It’s been 7 months since I started this blog so I thought I’d do a little update on my CFS/ME, it’s been quite a hectic 7 months to say the least, but I actually feel I’ve made quite a lot of headway with managing CFS/ME.
The main thing I’ve been able to adjust is my routine, 6 months ago I would struggle to get through the day without taking a 2 hour nap, obviously that was extremely inconvenient. Days where I wasn’t able to have a nap would usually result in a day or two in bed, I was so fed up of being so restricted. It took a while but I’ve managed to cut out napping, I still have extreme days where I’m pretty much bed bound which just comes with the territory. Cutting out those naps has honestly made such a difference, I’m not going to lie it takes a lot of organising of my days and judging how taxing an activity will be, but it’s made it so much easier to actually do things. Just to tackle uni work I made a whole timetable for a month and it has definitely made me a lot more productive.

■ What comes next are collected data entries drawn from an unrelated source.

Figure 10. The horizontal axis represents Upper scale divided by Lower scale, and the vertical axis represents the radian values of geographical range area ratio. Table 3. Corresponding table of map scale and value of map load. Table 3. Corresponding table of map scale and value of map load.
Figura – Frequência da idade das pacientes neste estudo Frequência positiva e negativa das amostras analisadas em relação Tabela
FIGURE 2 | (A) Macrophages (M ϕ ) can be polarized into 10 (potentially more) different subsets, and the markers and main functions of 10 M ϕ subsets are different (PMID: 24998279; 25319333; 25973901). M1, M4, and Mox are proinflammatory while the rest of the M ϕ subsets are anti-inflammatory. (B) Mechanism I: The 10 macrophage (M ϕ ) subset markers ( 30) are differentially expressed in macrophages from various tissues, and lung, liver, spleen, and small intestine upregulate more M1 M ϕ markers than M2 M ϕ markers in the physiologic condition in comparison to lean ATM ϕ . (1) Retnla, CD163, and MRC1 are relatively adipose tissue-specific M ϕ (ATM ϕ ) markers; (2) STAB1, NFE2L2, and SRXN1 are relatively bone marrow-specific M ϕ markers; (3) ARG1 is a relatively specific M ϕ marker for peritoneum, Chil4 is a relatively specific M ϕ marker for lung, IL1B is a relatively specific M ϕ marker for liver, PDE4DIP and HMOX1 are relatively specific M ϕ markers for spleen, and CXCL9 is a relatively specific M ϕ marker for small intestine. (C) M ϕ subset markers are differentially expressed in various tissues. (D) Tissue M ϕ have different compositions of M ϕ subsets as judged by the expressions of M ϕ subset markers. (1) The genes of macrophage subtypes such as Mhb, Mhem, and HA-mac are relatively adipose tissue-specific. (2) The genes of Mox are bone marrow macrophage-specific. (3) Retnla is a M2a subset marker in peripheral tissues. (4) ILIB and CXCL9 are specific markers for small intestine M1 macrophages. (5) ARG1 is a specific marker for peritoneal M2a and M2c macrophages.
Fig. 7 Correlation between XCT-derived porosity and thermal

I think it’s made such a big difference living with Cal, don’t get me wrong I loved my years living in a student house and I really miss seeing everyone every day, but there’s no way I’d have been able to manage my illness being that independent. Since living with Cal simple tasks have got a lot easier, Cal can help me with cleaning, cooking and anything really. I know none of my housemates would have minded if I had asked for help, but it’s an issue of pride, no one wants to admit they can’t do simple daily jobs, whereas living with Cal a lot of the time I don’t even have to ask him.

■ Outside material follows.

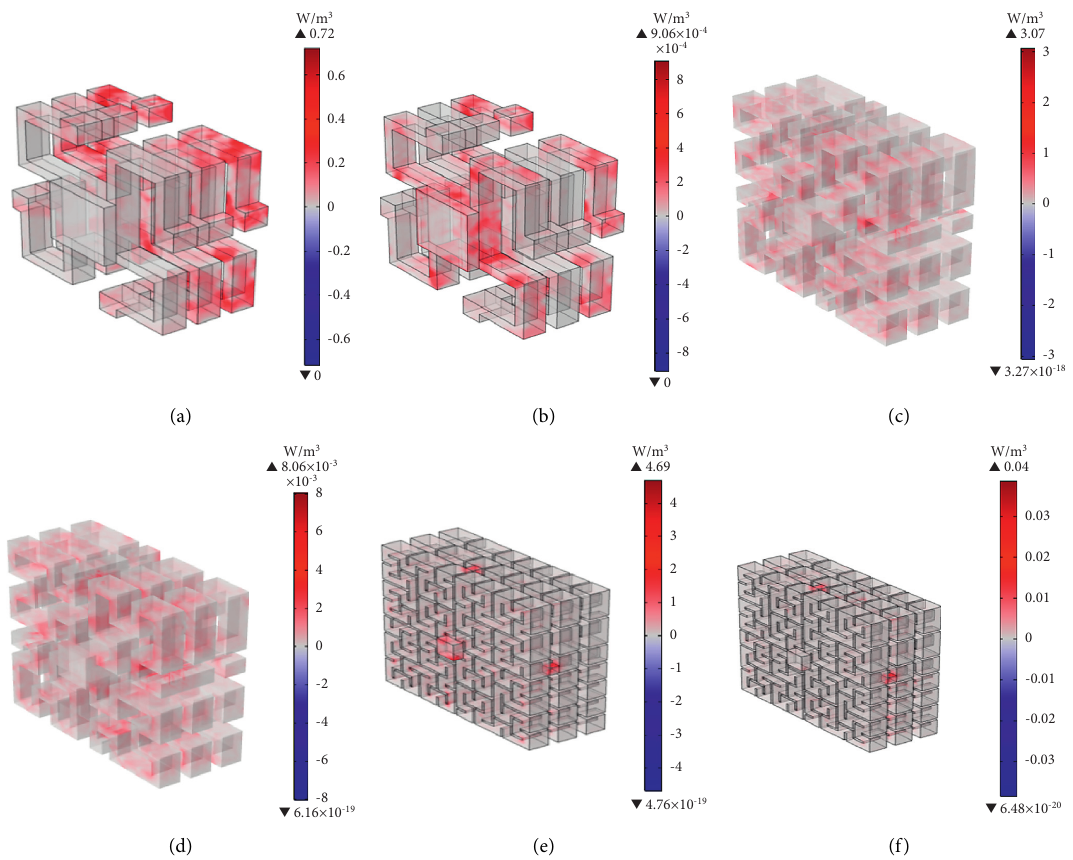
Figure 7: Overall coiled channel thermoviscous power consumption density distributions of each order metamaterial structure. (a) 214Hz overall thermoviscous power consumption density distribution. (b) 400Hz overall thermoviscous power consumption density distribution. (c) 119Hz overall thermoviscous power consumption density distribution. (d) 200Hz overall thermoviscous power consumption density distribution. (e) 69Hz overall thermoviscous power consumption density distribution. (f) 150 Hz overall thermoviscous power con- sumption density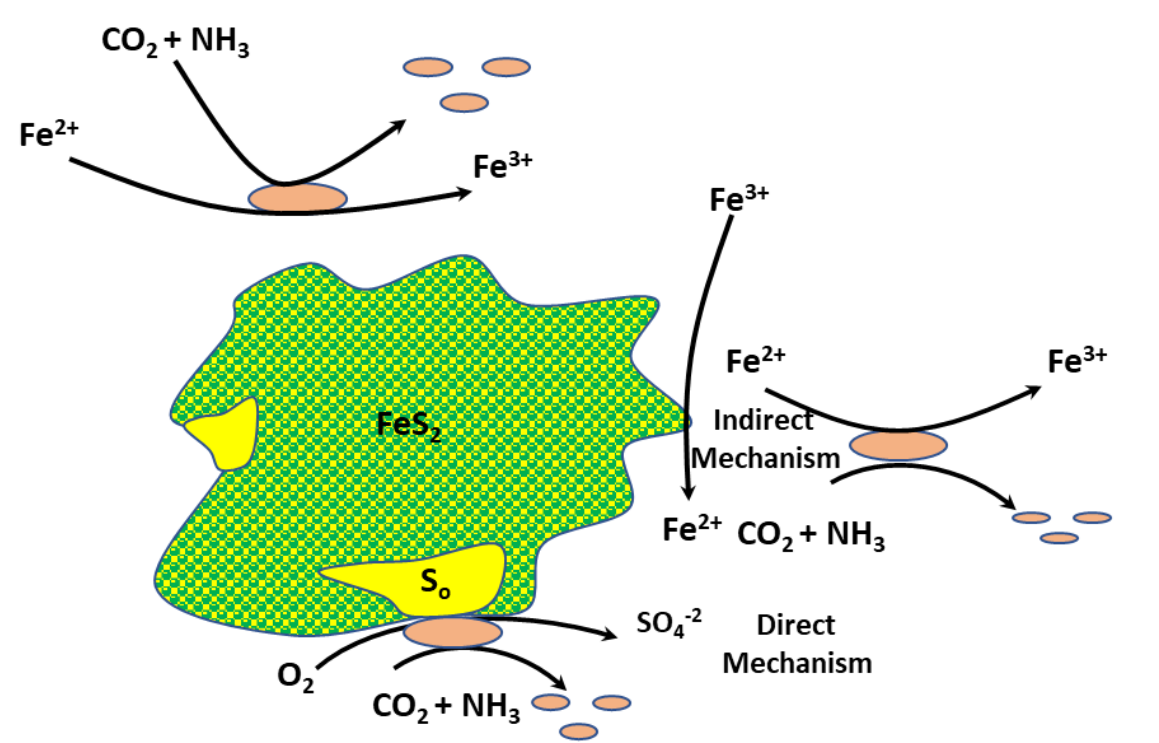
Figure 3. Schematic diagram of biooxidation of pyrite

That’s something that really hasn’t got easier, although I know I need to ask people to help me with things but I still find it hard and struggle not to get embarrassed. There’s been several occasions where I know it would have been a lot easier if I had just said I have a disability, for instance Cal and I were at a gig which we’d had planned for months but it was the day we came back from Berlin and I was SO fatigued. We ended up having to leave early as I was in so much pain from standing and I felt horrendously guilty for cal and upset we’d had to miss the end. Annoyingly, there were a couple sat on stools at the edge of the venue and a lot of the time they would stand up to watch, and if I had just had the confidence to say I needed to sit down then I probably could have made it through the rest of the gig.
I’ve really tried not to dwell on instances like that but it’s hard not to get frustrated with yourself. In terms of where I am with my illness, I feel I’ve come a long way physically, sadly I get a lot more joint pain than before, however I can see such an improvement from where I was 6 months ago. I know I still have a lot of work to accept and manage this illness emotionally, but I can see everything I have managed to overcome since being diagnosed and that’s what keeps me motivated to keep trying.